March, 2010

Like nearby tree block, like fallen apple chip.

My family has long told the following story about my father, and at his recent funeral, I included it in my eulogy.

It seems that my dad was visiting his parents in Texas, and borrowed their car to drive to the mall. Once he had finished shopping, he returned outside to the enormous parking lot and realized that he had forgotten where he had parked.

It’s a common enough story, but my dad was both the very image of the absent-minded professor, and also far from automotively inclined. A mall security guard recognized his confusion, and tried to help him narrow down the possibilities.

“What make is the car?” asked the guard.

Pause.

“I don’t know.” A reasonable answer for someone borrowing an unfamiliar vehicle.

“Okay then, so what colour is it?”

Longer pause.

“I… I’m not sure.”

“Sir, you are on your own.”

My dad eventually found the car after an exhaustive search for the little disability wheelchair icon on the licence plate. Turns out it was a navy Buick.

Naturally, the story has been an endless source of amusement to the rest of us, and not one that we feared repeating.

Which brings us to today.

Walking out of my class at the College this morning, I realized that, not only had I forgotten where I had parked, but also the make, model, and colour of the car I had driven up the hill. You see, we traded our truck to a friend for her moving day, and borrowed her small car in its place.

The College’s parking lot isn’t that large, so it only took me three tries of the key before locating the copper Chevy.

And I’m not even a professor. Sheesh.

The 2010 Dawson City Music Festival in just a few seconds.

Carole and I are excited to be attending our my first Dawson City Music Festival this July: the tickets and room are bought and booked.

We then checked out the proposed slate of bands, and if you should happen to open all of the links on that page at once, something like the following will burst forth from your speakers:

Twenty-eight ungodly seconds of the 2010 DCMF (630KB MP3)

Listening to ‘em all at once is a real time-saver.

Or, if you respond better to an overload of visual stimuli, here are all of the bands’ glamour shots stacked one on top of another. Try to spot your faves:

This sort of thing would be much more common if the concept of time did not exist.

Oh, and why is it that every band has a MySpace page? I though the trend-setters had long ago moved to Facebook. Although, judging by some of the bands’ websites, “trend-setting” is far from the correct term when it comes to Internet presence.

“Springtime is the land awakening. The March winds are the morning yawn.”

"If spring came but once a century instead of once a year, or burst forth with the sound of an earthquake and not in silence, what wonder and expectation there would be in all hearts to behold the miraculous change."

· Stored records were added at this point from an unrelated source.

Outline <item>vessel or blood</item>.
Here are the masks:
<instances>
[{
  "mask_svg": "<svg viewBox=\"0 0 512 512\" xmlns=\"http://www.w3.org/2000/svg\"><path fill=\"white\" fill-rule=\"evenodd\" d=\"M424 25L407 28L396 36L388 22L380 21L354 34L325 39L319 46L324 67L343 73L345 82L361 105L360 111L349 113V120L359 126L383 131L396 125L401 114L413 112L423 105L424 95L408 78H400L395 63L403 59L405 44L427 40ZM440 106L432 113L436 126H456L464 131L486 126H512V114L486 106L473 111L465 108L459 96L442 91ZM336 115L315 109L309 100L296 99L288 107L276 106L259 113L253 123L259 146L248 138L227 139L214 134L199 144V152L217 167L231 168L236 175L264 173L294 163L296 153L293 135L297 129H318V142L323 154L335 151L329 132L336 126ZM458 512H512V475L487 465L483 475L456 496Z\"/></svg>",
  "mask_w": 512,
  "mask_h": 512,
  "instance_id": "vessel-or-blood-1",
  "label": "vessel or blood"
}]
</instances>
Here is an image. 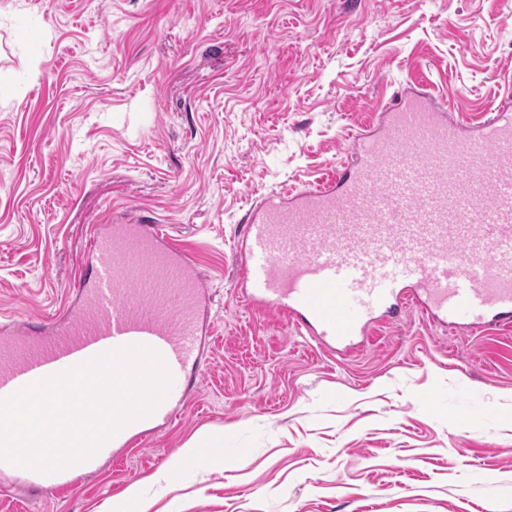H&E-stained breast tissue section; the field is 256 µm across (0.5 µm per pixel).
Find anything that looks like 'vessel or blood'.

"Is it so small a thing To have enjoy'd the sun, To have lived light in the spring, To have loved, to have thought, to have done."

"Spring has returned. The Earth is like a child that knows poems."

With apologies to Lewis Grizzard, Henry Wadsworth Longfellow, Matthew Arnold, and Rainer Maria Rilke, respectively.

Hastily preparing for the arrival of « la belle-mère. »

Carole’s mother catches her flight from Timmins to Whitehorse today. Unfortunately, she’ll have to wait in the Vancouver airport overnight before boarding the plane for that last leg. They also make you claim your checked luggage for evening layovers, but at least YVR has some pleasant waiting areas — including benches that don’t have armrests all the way along so that you can actually stretch out — and lots of West Coast First Nations’ art to admire.

If colouring books actually contained drawings of mothers-in-law, I'm sure they would look something like this, but perhaps even more spangly.

Once she arrives, she’ll have a chance to rest and recover in the room we formerly called “the office,” but should be properly named “the how-high-can-we-stack-unnecessary-possessions room.” This week’s task is to convert those two things into simply “the guest bedroom, filled with bright blue bins that are, yes, stacked to the ceiling.”

Then comes the awkward decision of what to call my mother-in-law: Mom? Lorraine? La belle-mère? That lady trapped under the fallen bright blue bins?

I think I’ll skip the French option, as the various forms of address for types of mothers is confusing to the English speaker with only high-school-level bilingual credits:

French What it should mean to any reasonable person What it actually means to those darned Frenchies
la mère The mother Mom
ma mère My mother Grandma (pronounced “mémère”)
la belle-mère The beautiful mother Mother-in-law
la belle mer The beautiful sea “Tapioca upset the picnicers’ balance,” for all I know.

I believe I’ll stick with trusty old “Lorraine.” Bienvenue au Yukon.